1. Cuando el trabajador se encuentre en situación de incapacidad temporal derivada de contingencias comunes y durante la misma se extinga su contrato, seguirá percibiendo la prestación por incapacidad temporal en cuantía igual a la prestación por desempleo hasta que se extinga dicha situación, pasando entonces a la situación legal de desempleo en el supuesto de que la extinción se haya producido por alguna de las causas previstas en el artículo 267.1 y a percibir, si reúne los requisitos necesarios, la prestación por desempleo contributivo que le corresponda de haberse iniciado la percepción de la misma en la fecha de extinción del contrato de trabajo, o el subsidio por desempleo. En tal caso, se descontará del período de percepción de la prestación por desempleo, como ya consumido, el tiempo que hubiera permanecido en la situación de incapacidad temporal a partir de la fecha de la extinción del contrato de trabajo.
El art. 267.1 se refiere a la extinción de la relación laboral, como es el presente caso.
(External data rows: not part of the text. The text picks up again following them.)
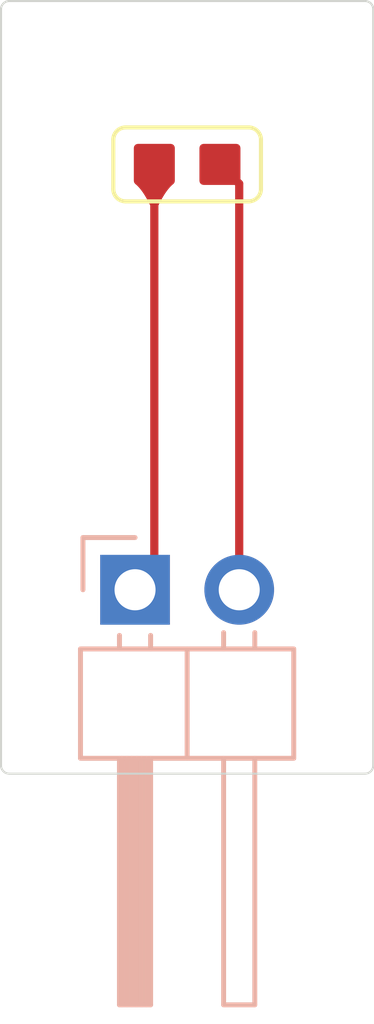
<source format=kicad_pcb>
(kicad_pcb
	(version 20240108)
	(generator "pcbnew")
	(generator_version "8.0")
	(general
		(thickness 1.6)
		(legacy_teardrops no)
	)
	(paper "A4")
	(layers
		(0 "F.Cu" signal)
		(31 "B.Cu" signal)
		(32 "B.Adhes" user "B.Adhesive")
		(33 "F.Adhes" user "F.Adhesive")
		(34 "B.Paste" user)
		(35 "F.Paste" user)
		(36 "B.SilkS" user "B.Silkscreen")
		(37 "F.SilkS" user "F.Silkscreen")
		(38 "B.Mask" user)
		(39 "F.Mask" user)
		(40 "Dwgs.User" user "User.Drawings")
		(41 "Cmts.User" user "User.Comments")
		(42 "Eco1.User" user "User.Eco1")
		(43 "Eco2.User" user "User.Eco2")
		(44 "Edge.Cuts" user)
		(45 "Margin" user)
		(46 "B.CrtYd" user "B.Courtyard")
		(47 "F.CrtYd" user "F.Courtyard")
		(48 "B.Fab" user)
		(49 "F.Fab" user)
		(50 "User.1" user)
		(51 "User.2" user)
		(52 "User.3" user)
		(53 "User.4" user)
		(54 "User.5" user)
		(55 "User.6" user)
		(56 "User.7" user)
		(57 "User.8" user)
		(58 "User.9" user)
	)
	(setup
		(pad_to_mask_clearance 0)
		(allow_soldermask_bridges_in_footprints no)
		(aux_axis_origin 148.462499 104.999999)
		(grid_origin 148.462499 104.999999)
		(pcbplotparams
			(layerselection 0x00010fc_ffffffff)
			(plot_on_all_layers_selection 0x0000000_00000000)
			(disableapertmacros no)
			(usegerberextensions no)
			(usegerberattributes yes)
			(usegerberadvancedattributes yes)
			(creategerberjobfile yes)
			(dashed_line_dash_ratio 12.000000)
			(dashed_line_gap_ratio 3.000000)
			(svgprecision 4)
			(plotframeref no)
			(viasonmask no)
			(mode 1)
			(useauxorigin no)
			(hpglpennumber 1)
			(hpglpenspeed 20)
			(hpglpendiameter 15.000000)
			(pdf_front_fp_property_popups yes)
			(pdf_back_fp_property_popups yes)
			(dxfpolygonmode yes)
			(dxfimperialunits yes)
			(dxfusepcbnewfont yes)
			(psnegative no)
			(psa4output no)
			(plotreference yes)
			(plotvalue yes)
			(plotfptext yes)
			(plotinvisibletext no)
			(sketchpadsonfab no)
			(subtractmaskfromsilk no)
			(outputformat 1)
			(mirror no)
			(drillshape 1)
			(scaleselection 1)
			(outputdirectory "")
		)
	)
	(net 0 "")
	(net 1 "+3V3")
	(net 2 "Net-(J1-Pin_2)")
	(footprint "Library:als-pt19" (layer "F.Cu") (at 148.462499 99.574999))
	(footprint "Connector_PinHeader_2.54mm:PinHeader_1x02_P2.54mm_Horizontal" (layer "B.Cu") (at 147.192499 109.924999 -90))
	(gr_arc
		(start 144.124998 114.4)
		(mid 143.983577 114.341421)
		(end 143.924998 114.2)
		(stroke
			(width 0.05)
			(type default)
		)
		(layer "Edge.Cuts")
		(uuid "034e7494-2741-48a6-b830-6842593305fc")
	)
	(gr_arc
		(start 143.924998 95.799998)
		(mid 143.983577 95.658577)
		(end 144.124998 95.599998)
		(stroke
			(width 0.05)
			(type default)
		)
		(layer "Edge.Cuts")
		(uuid "0756c7a4-29eb-4e0f-ac2d-ce33feea922b")
	)
	(gr_line
		(start 153 95.799998)
		(end 153 114.2)
		(stroke
			(width 0.05)
			(type default)
		)
		(layer "Edge.Cuts")
		(uuid "1bac887a-4c16-43be-a68b-356f6c77eeaf")
	)
	(gr_line
		(start 152.8 114.4)
		(end 144.124998 114.4)
		(stroke
			(width 0.05)
			(type default)
		)
		(layer "Edge.Cuts")
		(uuid "3d1a279d-1a58-446f-b869-b48920dd1c2d")
	)
	(gr_line
		(start 143.924998 114.2)
		(end 143.924998 95.799998)
		(stroke
			(width 0.05)
			(type default)
		)
		(layer "Edge.Cuts")
		(uuid "40236c0e-39ab-48dd-af32-03ebdd2b4399")
	)
	(gr_line
		(start 144.124998 95.599998)
		(end 152.8 95.599998)
		(stroke
			(width 0.05)
			(type default)
		)
		(layer "Edge.Cuts")
		(uuid "db28cf9a-4f76-4300-9d45-305a3d929b62")
	)
	(gr_arc
		(start 152.8 95.599998)
		(mid 152.94142 95.658578)
		(end 153 95.799998)
		(stroke
			(width 0.05)
			(type default)
		)
		(layer "Edge.Cuts")
		(uuid "e5c19e5a-0ff1-4c7d-a137-75131889193d")
	)
	(gr_arc
		(start 153 114.2)
		(mid 152.941421 114.341421)
		(end 152.8 114.4)
		(stroke
			(width 0.05)
			(type default)
		)
		(layer "Edge.Cuts")
		(uuid "fe372f02-4215-4fd7-8954-9a8a337b3987")
	)
	(segment
		(start 147.662499 109.454999)
		(end 147.192499 109.924999)
		(width 0.2)
		(layer "F.Cu")
		(net 1)
		(uuid "a3efbdc1-d002-4885-8210-bfc6a3bc1905")
	)
	(segment
		(start 147.662499 99.574999)
		(end 147.662499 109.454999)
		(width 0.2)
		(layer "F.Cu")
		(net 1)
		(uuid "becbcbf3-1c0d-45bf-adfe-9e17dabbec2a")
	)
	(segment
		(start 149.732499 100.044999)
		(end 149.262499 99.574999)
		(width 0.2)
		(layer "F.Cu")
		(net 2)
		(uuid "1966ef66-f778-4934-940d-bf5f68c0dec9")
	)
	(segment
		(start 149.732499 109.924999)
		(end 149.732499 100.044999)
		(width 0.2)
		(layer "F.Cu")
		(net 2)
		(uuid "5a300db6-5739-45ed-a72a-34a9ef45b683")
	)
	(zone
		(net 1)
		(net_name "+3V3")
		(layer "F.Cu")
		(uuid "0a6265de-c7c5-47e5-a128-796b8d0e556c")
		(name "$teardrop_padvia$")
		(hatch full 0.1)
		(priority 30000)
		(attr
			(teardrop
				(type padvia)
			)
		)
		(connect_pads yes
			(clearance 0)
		)
		(min_thickness 0.0254)
		(filled_areas_thickness no)
		(fill yes
			(thermal_gap 0.5)
			(thermal_bridge_width 0.5)
			(island_removal_mode 1)
			(island_area_min 10)
		)
		(polygon
			(pts
				(xy 147.762499 100.574999) (xy 147.79957 100.500261) (xy 147.836641 100.430369) (xy 147.873712 100.365324)
				(xy 147.910783 100.305126) (xy 147.947854 100.249774) (xy 147.984925 100.199268) (xy 148.021996 100.153609)
				(xy 148.059067 100.112796) (xy 148.096138 100.076829) (xy 148.13321 100.04571) (xy 147.662499 99.573999)
				(xy 147.191788 100.04571) (xy 147.228859 100.076829) (xy 147.26593 100.112796) (xy 147.303001 100.153609)
				(xy 147.340072 100.199268) (xy 147.377143 100.249774) (xy 147.414214 100.305126) (xy 147.451285 100.365324)
				(xy 147.488356 100.430369) (xy 147.525427 100.500261) (xy 147.562499 100.574999)
			)
		)
		(filled_polygon
			(layer "F.Cu")
			(pts
				(xy 147.670762 99.582279) (xy 148.039297 99.951597) (xy 148.124202 100.036683) (xy 148.12762 100.044959)
				(xy 148.124184 100.053229) (xy 148.123442 100.053908) (xy 148.096145 100.076821) (xy 148.096137 100.076828)
				(xy 148.05908 100.112782) (xy 148.059077 100.112784) (xy 148.022003 100.153599) (xy 148.021999 100.153604)
				(xy 147.984919 100.199274) (xy 147.947854 100.249773) (xy 147.910776 100.305136) (xy 147.873715 100.365316)
				(xy 147.83664 100.43037) (xy 147.799566 100.500266) (xy 147.765723 100.568498) (xy 147.758977 100.574387)
				(xy 147.755242 100.574999) (xy 147.569755 100.574999) (xy 147.561482 100.571572) (xy 147.559274 100.568498)
				(xy 147.52543 100.500266) (xy 147.510742 100.472576) (xy 147.488356 100.430369) (xy 147.469646 100.39754)
				(xy 147.451281 100.365316) (xy 147.41422 100.305136) (xy 147.414214 100.305126) (xy 147.377143 100.249774)
				(xy 147.365704 100.23419) (xy 147.340077 100.199274) (xy 147.302997 100.153604) (xy 147.302993 100.153599)
				(xy 147.265919 100.112784) (xy 147.265916 100.112782) (xy 147.228859 100.076828) (xy 147.228851 100.076821)
				(xy 147.201555 100.053908) (xy 147.197421 100.045964) (xy 147.200116 100.037425) (xy 147.200785 100.036693)
				(xy 147.654218 99.582297) (xy 147.662487 99.578862)
			)
		)
	)
)
</source>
Y en ese sentido podemos encontrar jurisprudencia del T
S, la STS de la Sala de lo Social de fecha 19 de junio de 2007 y n ª 5694/2007 dice lo siguiente:
“la Ley General de la Seguridad Social y
constante jurisprudencia, el tiempo en que el trabajador se encuentra de
vacaciones no disfrutadas antes del despido se equipara a tiempo de trabajo en
el que se percibe el salario y se cotiza a la Seguridad Social; esta afirmación
se contiene en nuestra sentencia de 29 de marzo de 2007 (recurso 4047/2005 ) y
eso fue justamente lo ocurrido en este caso, pues durante el disfrute del
periodo vacacional se cursó el parte médico de baja del demandante y por ello
la situación es plenamente homologable a la contemplada en el artículo 222.1
(actual 283.1 TRLGSS) de la Ley General de la Seguridad Social .”
El día que el trabajador sufrió el accidente que causó la baja por enfermedad común aun se encontraba vinculado a la empresa a través de la cotización de esos días de vacaciones retribuidos y no disfrutados. Por tanto, el trabajador tendrá derecho a cobrar la prestación por IT en cuantía igual a la prestación por desempleo hasta que se extinga la situación por alta médica, pasando entonces a situación legal de desempleo.